Data records
-.-.-
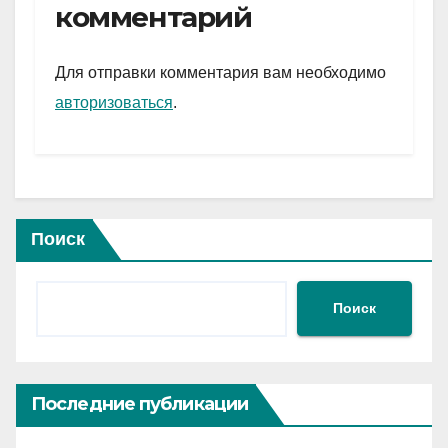
gr
s
а
комментарий
a
A
в
m
p
и
Для отправки комментария вам необходимо
p
ть
авторизоваться
.
Поиск
Поиск
Последние публикации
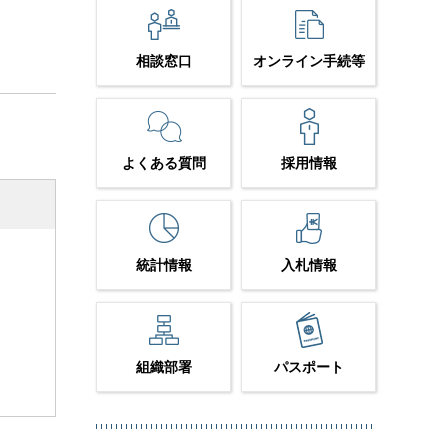
相談窓口
オンライン手続等
よくある質問
採用情報
統計情報
入札情報
組織部署
パスポート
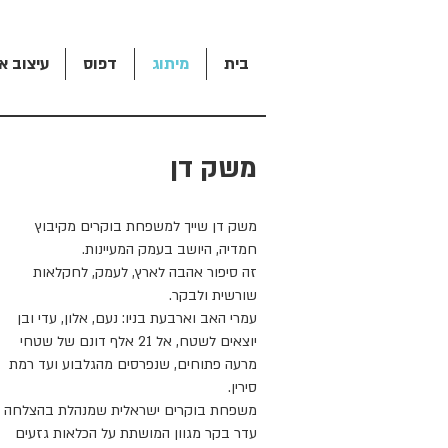
בית
מיתוג
דפוס
עיצוב א
משק דן
משק דן שייך למשפחת בוקרים מקיבוץ
חמדיה, היושב בעמק המעיינות.
זה סיפור אהבה לארץ, לעמק, לחקלאות
שורשית ולבקר.
עמרי האב וארבעת בניו: נעם, אלון, עדי ובן
יוצאים לשטח, אל 21 אלף דונם של שטחי
מרעה פתוחים, שנפרסים מהגלבוע ועד רמת
סירין.
משפחת בוקרים ישראלית שמנהלת בהצלחה
עדר בקר מגוון המושתת על הכלאות גזעים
-.-.-
# [EXERCISE AIM]
Leave out the pictures, then return every line of the data exactly.

# [RESULT OF THE EXERCISE]
gr
s
а
комментарий
a
A
в
m
p
и
Для отправки комментария вам необходимо
p
ть
авторизоваться
.
Поиск
Поиск
Последние публикации
相談窓口
オンライン手続等
よくある質問
採用情報
統計情報
入札情報
組織部署
パスポート
בית
מיתוג
דפוס
עיצוב א
משק דן
משק דן שייך למשפחת בוקרים מקיבוץ
חמדיה, היושב בעמק המעיינות.
זה סיפור אהבה לארץ, לעמק, לחקלאות
שורשית ולבקר.
עמרי האב וארבעת בניו: נעם, אלון, עדי ובן
יוצאים לשטח, אל 21 אלף דונם של שטחי
מרעה פתוחים, שנפרסים מהגלבוע ועד רמת
סירין.
משפחת בוקרים ישראלית שמנהלת בהצלחה
עדר בקר מגוון המושתת על הכלאות גזעים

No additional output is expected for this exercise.